To summarize the potential variables that contribute to the increased risk of asthma in women, outline therapeutic strategies that address these variables, and review current treatment recommendations for both pregnant and nonpregnant women with asthma.Data Sources:
Literature searches (MEDLINE and cross-references) were performed using the keywords asthma and women in combination with the terms compliance, depression, emergency department, hormones, menstruation, mortality, National Asthma Education and Prevention Program, osteoporosis, pregnancy, prevalence, smoking, and treatment.
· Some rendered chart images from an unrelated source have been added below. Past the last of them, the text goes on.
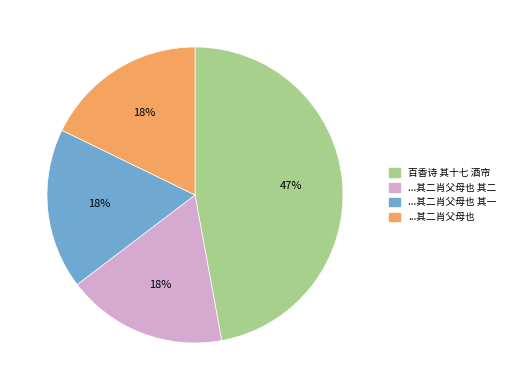

How many slices are in this pie chart?

4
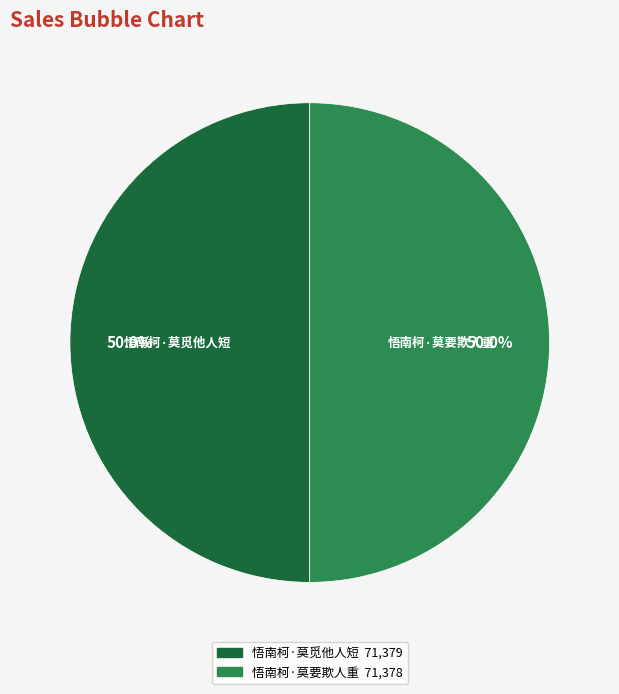

What portion of the pie excludes 悟南柯·莫觅他人短?

50.0%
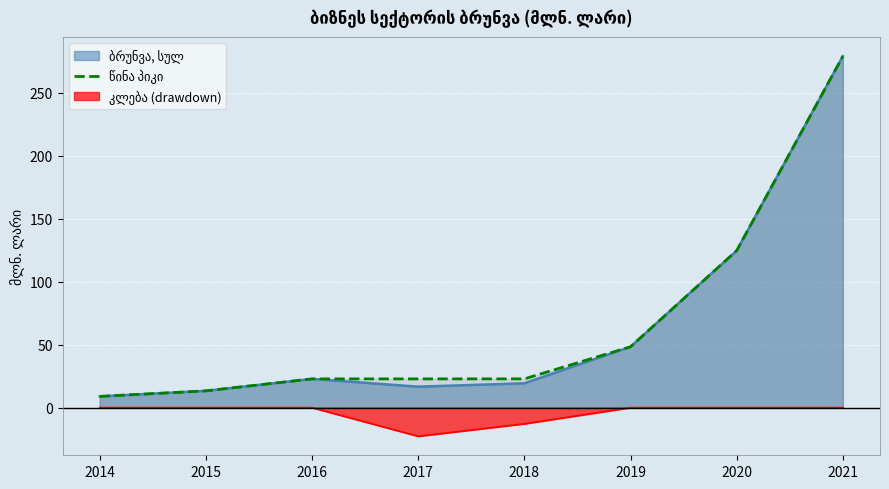

What is the value of the 7th point from the left?

124.6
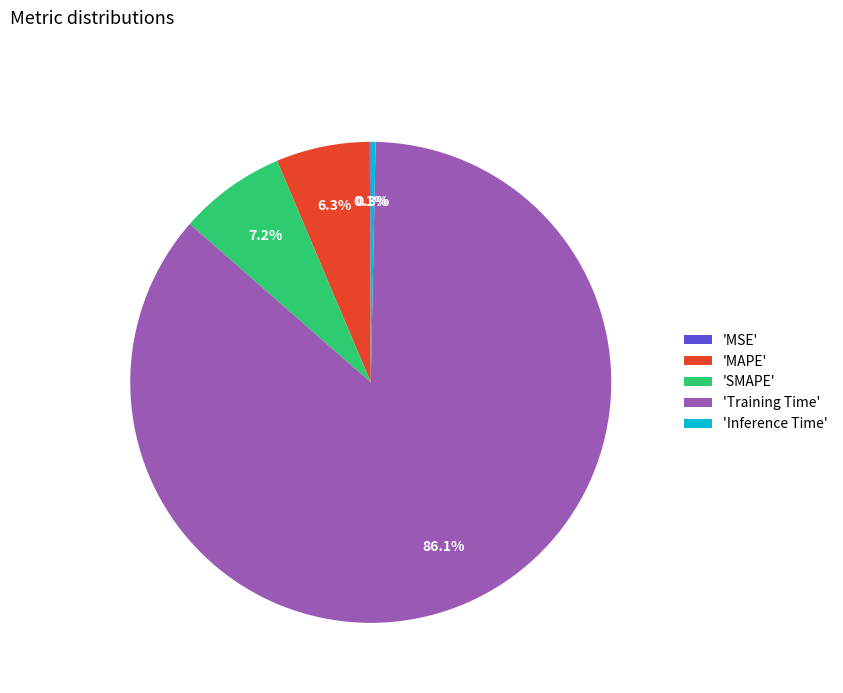

Which slice represents more than half of the pie?

'Training Time'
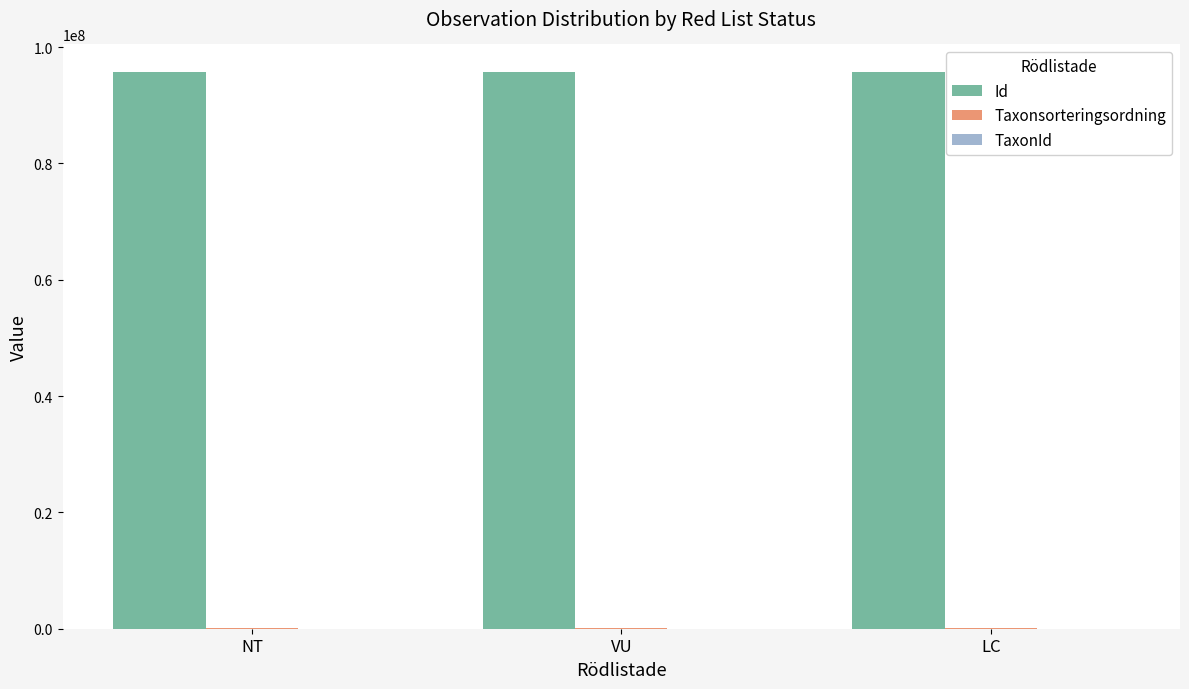

The value of Id at VU is 146571280. True or false?

False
Searches were limited to human studies with data published before 2005.Study Selection:
The author selected relevant articles for inclusion in this review.Results:
Fluctuations in sex hormones, menstruation, pregnancy, obesity, depression, medication nonadherence, and smoking may contribute to increased asthma symptoms or severity in women. Asthma control may be improved if physicians address conditions and behaviors associated with asthma variability and severity in women. Notably, asthma must be managed aggressively in pregnant women, because uncontrolled asthma can lead to perinatal complications. Asthma treatment in women is optimized through patient and physician adherence to national guideline recommendations, including provision of patient education and asthma action plans.Conclusions:
Multiple variables throughout the female life cycle may influence asthma control. Successful asthma management requires an ongoing partnership between the patient and her physician to address physiologic (eg, sex hormones, pregnancy, obesity, depression) and nonphysiologic (eg, smoking, medication nonadherence) factors that may contribute to decreased asthma control.